Outro fator que chamou atenção do Ministério Público foi o tempo recorde para fechar o negócio: três meses – prazo muito mais curto que o acordo com a Pfizer, por exemplo, que se estendeu por quase onze meses. Vale ressaltar que mesmo sendo mais barato que a vacina indiana, o custo do produto da farmacêutica norte-americana (US$ 10 por dose) foi usado como argumento pelo governo para atrasar a contratação, só finalizada agora em março.

20210622090246219689o
Superfaturamento de vacina levanta sérias suspeitas (Foto: Divulgação/Bharat Biotech)

Alertas do Itamaraty feitos ao governo sobre a eficácia e a segurança do imunizante indiano também foram ignorados. A Anvisa chegou a negar o pedido de importação de doses, também em março, apontando como um dos problemas, a tecnologia utilizada para produzir a vacina. Segundo a agência, não havia garantias de que o produto não pudesse causar outras doenças. Além disso, a Bharat Biotech não teria conseguido comprovar a potência da vacina. A importação excepcional de doses foi autorizada somente neste mês, com uma série de condicionantes.

Continua depois da Publicidade

Na última semana, um servidor do Ministério da Saúde declarou, em depoimento ao MPF, que estaria sofrendo “pressões anormais” para acelerar o processo de compra da Covaxin. O funcionário relatou ter recebido “mensagens de texto, e-mails, telefonemas, pedidos de reuniões” fora de seu horário de expediente, em sábados e domingos – o que não ocorreu em relação a outras vacinas. O coordenador-geral de Aquisições de Insumos Estratégicos para Saúde do Ministério da Saúde, Alex Lial Marinho, foi apontado como o responsável pela pressão.

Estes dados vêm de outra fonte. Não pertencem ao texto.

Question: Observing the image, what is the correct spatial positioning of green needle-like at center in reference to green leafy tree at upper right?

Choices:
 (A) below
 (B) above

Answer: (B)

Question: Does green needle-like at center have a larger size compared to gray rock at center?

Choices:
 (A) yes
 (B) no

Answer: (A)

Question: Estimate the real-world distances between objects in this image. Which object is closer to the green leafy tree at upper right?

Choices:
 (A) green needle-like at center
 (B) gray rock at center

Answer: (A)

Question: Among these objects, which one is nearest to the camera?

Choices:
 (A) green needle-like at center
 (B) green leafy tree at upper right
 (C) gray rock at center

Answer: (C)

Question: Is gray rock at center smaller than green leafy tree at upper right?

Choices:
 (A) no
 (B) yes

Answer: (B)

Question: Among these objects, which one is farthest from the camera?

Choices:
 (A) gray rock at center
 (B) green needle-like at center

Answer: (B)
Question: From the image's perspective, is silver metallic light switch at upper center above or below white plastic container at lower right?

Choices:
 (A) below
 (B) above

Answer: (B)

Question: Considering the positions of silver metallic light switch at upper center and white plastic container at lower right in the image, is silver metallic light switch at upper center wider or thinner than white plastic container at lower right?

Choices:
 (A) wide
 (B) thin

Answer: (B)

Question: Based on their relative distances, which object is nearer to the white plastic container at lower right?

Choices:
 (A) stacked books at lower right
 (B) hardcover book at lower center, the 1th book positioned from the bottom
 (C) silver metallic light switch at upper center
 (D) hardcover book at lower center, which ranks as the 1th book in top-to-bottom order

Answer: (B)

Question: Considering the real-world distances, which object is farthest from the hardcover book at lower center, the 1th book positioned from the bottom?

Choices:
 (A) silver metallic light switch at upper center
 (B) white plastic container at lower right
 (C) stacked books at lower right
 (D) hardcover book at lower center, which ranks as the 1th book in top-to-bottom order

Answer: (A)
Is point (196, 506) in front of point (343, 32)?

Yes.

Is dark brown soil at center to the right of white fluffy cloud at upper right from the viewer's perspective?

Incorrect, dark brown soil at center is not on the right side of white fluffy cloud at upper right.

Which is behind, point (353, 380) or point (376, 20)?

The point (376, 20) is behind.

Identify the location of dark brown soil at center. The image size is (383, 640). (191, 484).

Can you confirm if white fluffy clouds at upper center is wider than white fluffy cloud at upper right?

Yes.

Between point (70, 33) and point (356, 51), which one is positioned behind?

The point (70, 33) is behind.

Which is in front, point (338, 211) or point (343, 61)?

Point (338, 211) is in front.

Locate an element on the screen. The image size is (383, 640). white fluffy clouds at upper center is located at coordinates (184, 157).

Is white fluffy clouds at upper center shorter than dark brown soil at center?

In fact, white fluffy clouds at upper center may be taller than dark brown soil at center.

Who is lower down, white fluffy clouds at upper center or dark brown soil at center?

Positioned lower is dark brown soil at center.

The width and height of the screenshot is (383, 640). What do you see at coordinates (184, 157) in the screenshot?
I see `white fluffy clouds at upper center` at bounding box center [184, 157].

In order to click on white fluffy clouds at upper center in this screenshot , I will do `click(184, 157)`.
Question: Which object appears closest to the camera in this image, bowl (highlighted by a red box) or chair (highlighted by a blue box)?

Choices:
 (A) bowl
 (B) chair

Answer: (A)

Precisa Medicamentos se manifesta

Por meio de nota, a Precisa disse que está à disposição da CPI da Covid e que desconhece investigações do MPF sobre o contrato com o Ministério da Saúde: “A empresa está à disposição dos senadores da CPI para prestar todos os esclarecimentos necessários. A Precisa desconhece oficialmente qualquer investigação do Ministério Público Federal em relação ao contrato firmado para importação de vacinas”. A empresa declarou ainda que o preço cobrado pela dose da vacina no Brasil é o mesmo cobrado em outros 13 países.

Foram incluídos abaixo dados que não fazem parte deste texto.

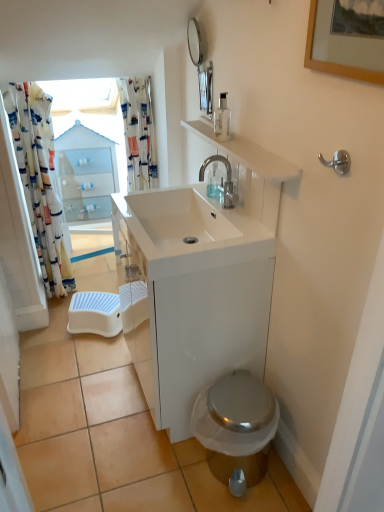
Locate an element on the screen. The image size is (384, 512). free point above metallic silver trash can at lower right (from a real-world perspective) is located at coordinates 105,414.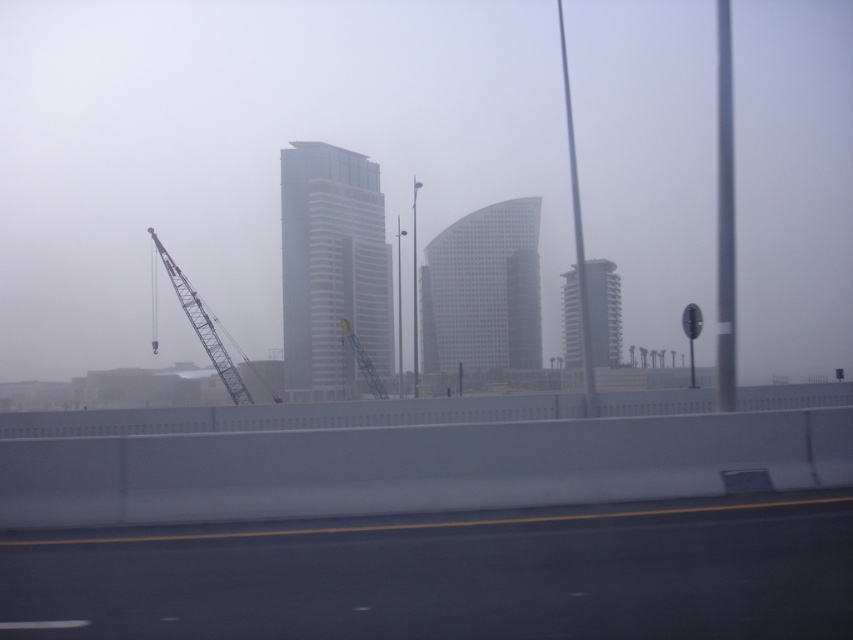
Question: Is foggy glass at center to the right of clear glass building at center from the viewer's perspective?

Choices:
 (A) yes
 (B) no

Answer: (A)

Question: Does foggy glass at center appear over black asphalt road at lower center?

Choices:
 (A) yes
 (B) no

Answer: (A)

Question: Which is farther from the smooth glass tower at center?

Choices:
 (A) black asphalt road at lower center
 (B) white glass building at center
 (C) metallic blue crane at left

Answer: (A)

Question: Is the position of black asphalt road at lower center less distant than that of smooth glass tower at center?

Choices:
 (A) yes
 (B) no

Answer: (A)

Question: Which object is the closest to the white glass building at center?

Choices:
 (A) foggy glass at center
 (B) black asphalt road at lower center
 (C) smooth glass tower at center

Answer: (A)

Question: Which object is closer to the camera taking this photo?

Choices:
 (A) foggy glass at center
 (B) black asphalt road at lower center
 (C) smooth glass tower at center

Answer: (B)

O Ministério da Saúde, por sua vez, afirmou que ainda não fez nenhum pagamento ao laboratório e que acata as decisões da Anvisa. “O Ministério da Saúde esclarece que mantém diálogo com todos os laboratórios que produzem vacinas Covid-19 disponíveis no mercado. No entanto, só distribui aos Estados imunizantes aprovados pela Anvisa, que avalia rigorosamente a documentação dos fabricantes”, informou a pasta.

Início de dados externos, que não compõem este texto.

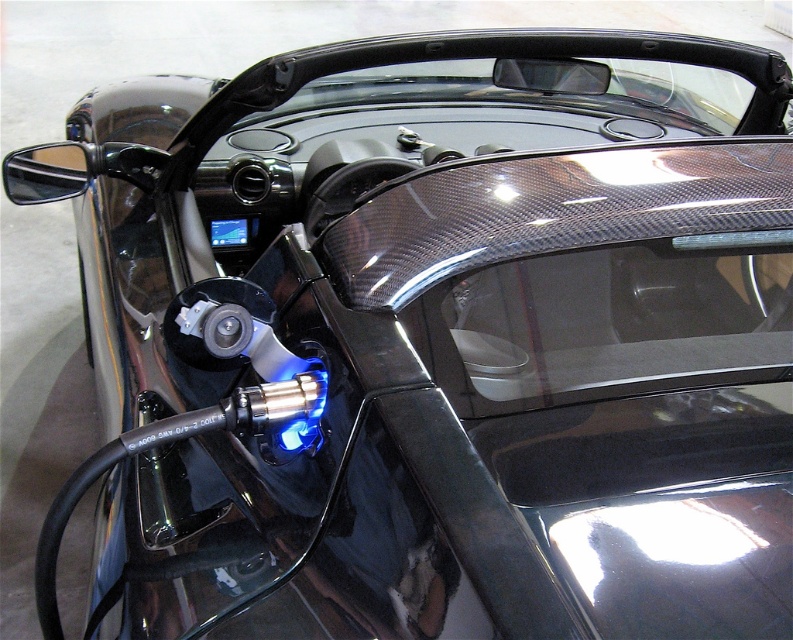
Does point (508, 346) come farther from viewer compared to point (705, 102)?

No, it is not.

Is transparent carbon fiber windshield at center shorter than transparent carbon fiber windshield at upper center?

Indeed, transparent carbon fiber windshield at center has a lesser height compared to transparent carbon fiber windshield at upper center.

Between point (515, 374) and point (481, 61), which one is positioned behind?

Positioned behind is point (481, 61).

Locate an element on the screen. transparent carbon fiber windshield at center is located at coordinates (606, 321).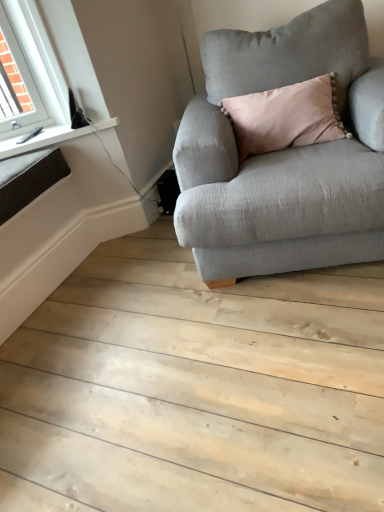
Measure the distance between point (267, 72) and camera.

The distance of point (267, 72) from camera is 6.07 feet.

I want to click on light gray fabric couch at center, so click(x=284, y=155).

What do you see at coordinates (284, 155) in the screenshot? I see `light gray fabric couch at center` at bounding box center [284, 155].

I want to click on light gray fabric couch at center, so click(284, 155).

Envolvimento em escândalos

Em agosto de 2020, a Precisa Medicamentos, brasileira que intermediou o negócio com o laboratório indiano Bharat Biotech, foi alvo do Ministério Público do Distrito Federal sob acusação de fraude na venda de testes rápidos para Covid-19. Na ocasião, a cúpula da Secretaria de Saúde do governo do DF foi denunciada sob acusação de ter favorecido a organização em um contrato de R$ 21 milhões.

A procuradora da República Luciana Loureiro lembrou ainda que a Precisa tem, entre os sócios, a empresa Global Gestão em Saúde S.A., investigada por ter fechado um contrato de R$ 20 milhões com o governo federal para o fornecimento de medicamentos que nunca foram entregues. O negócio foi feito em 2017, quando o ministério era chefiado pelo atual líder do governo na Câmara dos Deputados, deputado Ricardo Barros (Progressistas-PR), do Centrão. Passados mais de três anos, o ministério alega que ainda negocia o ressarcimento.

Foi uma emenda de Barros, inclusive, que ajudou diretamente na importação da Covaxin. A Medida Provisória permite que a Anvisa conceda “autorização para a importação e distribuição de quaisquer vacinas”, insumos ou medicamentos sem registro na própria agência, desde que aprovadas por autoridades sanitárias de outros países. A MP foi responsável por acrescentar a Central Drugs Standard Control Organization (CDSCO), da Índia, no rol de órgãos habilitados para conceder essa autorização.